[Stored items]
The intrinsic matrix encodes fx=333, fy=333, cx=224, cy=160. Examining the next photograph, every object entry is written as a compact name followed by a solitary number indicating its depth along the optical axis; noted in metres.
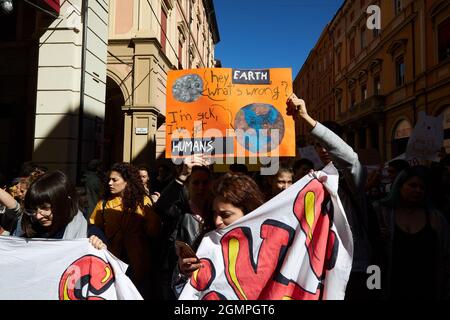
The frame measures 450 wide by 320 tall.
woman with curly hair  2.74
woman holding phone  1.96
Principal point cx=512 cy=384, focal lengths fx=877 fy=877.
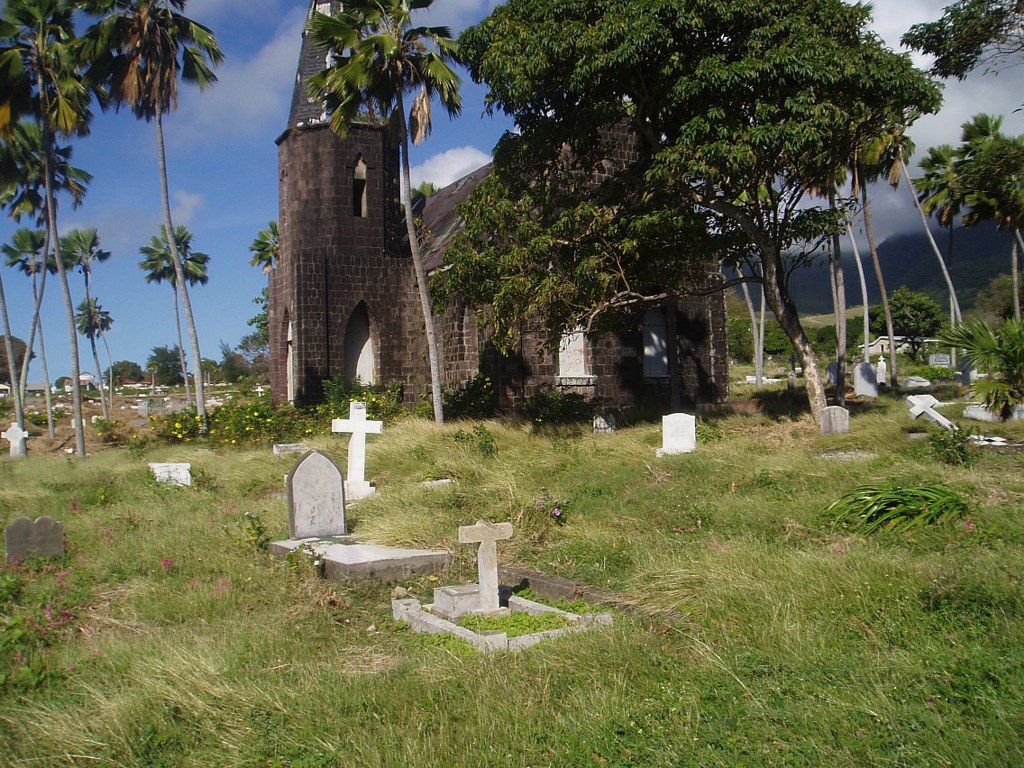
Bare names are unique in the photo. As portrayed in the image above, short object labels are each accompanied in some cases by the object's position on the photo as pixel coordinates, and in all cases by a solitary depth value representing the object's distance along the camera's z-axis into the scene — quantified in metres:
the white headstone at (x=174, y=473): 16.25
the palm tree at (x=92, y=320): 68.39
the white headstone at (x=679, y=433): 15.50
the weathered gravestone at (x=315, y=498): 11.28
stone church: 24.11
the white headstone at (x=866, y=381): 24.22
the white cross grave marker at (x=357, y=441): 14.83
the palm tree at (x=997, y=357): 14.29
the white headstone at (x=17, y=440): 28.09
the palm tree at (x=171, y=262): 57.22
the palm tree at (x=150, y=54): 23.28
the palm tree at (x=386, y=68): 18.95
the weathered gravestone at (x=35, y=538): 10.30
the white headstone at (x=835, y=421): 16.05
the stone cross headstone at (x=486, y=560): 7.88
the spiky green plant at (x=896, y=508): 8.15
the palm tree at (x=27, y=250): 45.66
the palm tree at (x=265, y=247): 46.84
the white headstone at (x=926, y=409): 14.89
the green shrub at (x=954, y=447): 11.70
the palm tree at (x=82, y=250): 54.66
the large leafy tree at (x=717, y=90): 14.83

...

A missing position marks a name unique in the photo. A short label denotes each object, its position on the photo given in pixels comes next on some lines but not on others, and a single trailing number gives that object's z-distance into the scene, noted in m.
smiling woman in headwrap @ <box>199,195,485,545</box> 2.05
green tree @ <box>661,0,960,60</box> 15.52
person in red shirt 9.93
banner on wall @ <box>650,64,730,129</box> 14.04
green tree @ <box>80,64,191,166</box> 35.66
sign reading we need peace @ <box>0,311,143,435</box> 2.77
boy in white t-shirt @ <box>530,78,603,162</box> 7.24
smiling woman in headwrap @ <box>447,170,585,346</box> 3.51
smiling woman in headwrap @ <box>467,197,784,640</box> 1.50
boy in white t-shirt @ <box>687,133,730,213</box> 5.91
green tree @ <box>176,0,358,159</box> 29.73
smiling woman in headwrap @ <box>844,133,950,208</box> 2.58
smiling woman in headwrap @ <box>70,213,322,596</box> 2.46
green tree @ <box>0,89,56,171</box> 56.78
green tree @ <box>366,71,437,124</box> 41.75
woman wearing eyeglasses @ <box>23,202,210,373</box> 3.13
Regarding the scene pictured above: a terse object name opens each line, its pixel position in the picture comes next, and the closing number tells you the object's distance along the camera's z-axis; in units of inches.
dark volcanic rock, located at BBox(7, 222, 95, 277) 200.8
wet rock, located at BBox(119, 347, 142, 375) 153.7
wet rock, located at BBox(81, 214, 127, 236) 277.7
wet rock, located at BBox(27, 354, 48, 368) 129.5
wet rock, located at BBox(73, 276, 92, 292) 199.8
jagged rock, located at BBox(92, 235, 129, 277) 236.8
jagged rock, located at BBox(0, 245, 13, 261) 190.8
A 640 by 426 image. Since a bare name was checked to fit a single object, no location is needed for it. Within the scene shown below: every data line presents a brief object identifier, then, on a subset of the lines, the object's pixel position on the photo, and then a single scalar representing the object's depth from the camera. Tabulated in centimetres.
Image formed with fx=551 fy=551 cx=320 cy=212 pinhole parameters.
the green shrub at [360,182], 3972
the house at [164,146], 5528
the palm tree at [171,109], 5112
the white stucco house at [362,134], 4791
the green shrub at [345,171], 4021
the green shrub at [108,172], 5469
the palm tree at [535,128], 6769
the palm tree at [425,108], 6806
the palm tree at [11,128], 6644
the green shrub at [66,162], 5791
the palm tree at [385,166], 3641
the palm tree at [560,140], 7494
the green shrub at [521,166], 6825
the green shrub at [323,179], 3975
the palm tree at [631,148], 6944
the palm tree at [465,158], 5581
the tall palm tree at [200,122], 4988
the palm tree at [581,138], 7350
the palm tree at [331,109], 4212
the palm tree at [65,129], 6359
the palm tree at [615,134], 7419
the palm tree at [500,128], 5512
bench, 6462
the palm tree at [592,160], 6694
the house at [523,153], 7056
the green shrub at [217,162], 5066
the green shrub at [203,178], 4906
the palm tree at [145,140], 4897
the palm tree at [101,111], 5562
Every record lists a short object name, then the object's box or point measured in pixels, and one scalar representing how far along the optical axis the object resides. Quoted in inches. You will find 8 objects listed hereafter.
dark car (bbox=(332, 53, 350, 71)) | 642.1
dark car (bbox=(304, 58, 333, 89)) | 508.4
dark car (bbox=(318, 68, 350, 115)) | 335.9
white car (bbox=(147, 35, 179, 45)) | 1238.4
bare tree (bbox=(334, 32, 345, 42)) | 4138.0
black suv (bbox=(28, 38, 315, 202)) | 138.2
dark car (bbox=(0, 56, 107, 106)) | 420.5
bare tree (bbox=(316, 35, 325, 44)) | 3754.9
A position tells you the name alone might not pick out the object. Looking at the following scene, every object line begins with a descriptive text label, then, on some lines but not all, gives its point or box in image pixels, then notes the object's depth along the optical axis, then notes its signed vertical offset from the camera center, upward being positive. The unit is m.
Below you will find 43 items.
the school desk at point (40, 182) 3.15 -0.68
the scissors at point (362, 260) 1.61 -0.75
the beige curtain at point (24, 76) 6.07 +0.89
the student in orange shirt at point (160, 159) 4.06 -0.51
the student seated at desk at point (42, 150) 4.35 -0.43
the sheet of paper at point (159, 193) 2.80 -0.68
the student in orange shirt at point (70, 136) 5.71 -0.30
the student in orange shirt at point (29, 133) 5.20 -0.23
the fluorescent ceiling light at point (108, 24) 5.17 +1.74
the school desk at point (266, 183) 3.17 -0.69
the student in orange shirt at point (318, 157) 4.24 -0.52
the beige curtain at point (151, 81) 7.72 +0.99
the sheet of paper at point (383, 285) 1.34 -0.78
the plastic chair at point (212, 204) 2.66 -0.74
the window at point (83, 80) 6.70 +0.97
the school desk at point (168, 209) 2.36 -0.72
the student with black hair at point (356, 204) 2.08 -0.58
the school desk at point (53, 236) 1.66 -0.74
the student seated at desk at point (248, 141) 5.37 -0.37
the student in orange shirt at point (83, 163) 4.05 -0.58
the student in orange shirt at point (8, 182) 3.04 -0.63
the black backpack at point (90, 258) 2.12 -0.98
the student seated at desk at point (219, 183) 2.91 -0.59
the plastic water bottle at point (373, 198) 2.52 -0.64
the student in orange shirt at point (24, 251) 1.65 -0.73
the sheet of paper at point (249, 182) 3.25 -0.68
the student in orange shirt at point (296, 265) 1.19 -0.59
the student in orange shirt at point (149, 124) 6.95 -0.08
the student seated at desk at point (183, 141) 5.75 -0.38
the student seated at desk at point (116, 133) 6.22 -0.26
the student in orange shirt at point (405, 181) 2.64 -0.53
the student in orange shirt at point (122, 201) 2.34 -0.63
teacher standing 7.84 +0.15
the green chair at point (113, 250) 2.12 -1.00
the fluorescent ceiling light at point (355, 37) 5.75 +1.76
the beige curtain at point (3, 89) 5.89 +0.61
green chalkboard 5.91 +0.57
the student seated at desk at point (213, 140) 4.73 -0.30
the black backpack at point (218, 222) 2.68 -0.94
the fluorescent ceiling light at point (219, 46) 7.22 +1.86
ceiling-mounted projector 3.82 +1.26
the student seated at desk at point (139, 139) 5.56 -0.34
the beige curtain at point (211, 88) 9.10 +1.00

# [Prompt]
Reproduce exactly the lines above starting at the line containing "The intrinsic matrix" and ending at the line containing "the palm tree at (x=92, y=320): 68.39", including both, but not the pictures.

# [Reply to the task]
The intrinsic matrix encodes fx=333, fy=333, cx=224, cy=160. Examining the next photograph, every object entry is written as a compact name followed by a solitary number indicating its depth along the optical axis; noted in metres.
The frame measures 450 wide by 320 tall.
woman with curly hair  2.74
woman holding phone  1.96
Principal point cx=512 cy=384, focal lengths fx=877 fy=877.
Bare names are unique in the photo. As portrayed in the image above, short object labels are each accompanied in some cases by the object's position on the photo as pixel coordinates, and in all cases by a solitary depth value representing the object's distance along the camera's z-axis into the scene — quantified in metres:
the white headstone at (x=174, y=473): 16.25
the palm tree at (x=92, y=320): 68.39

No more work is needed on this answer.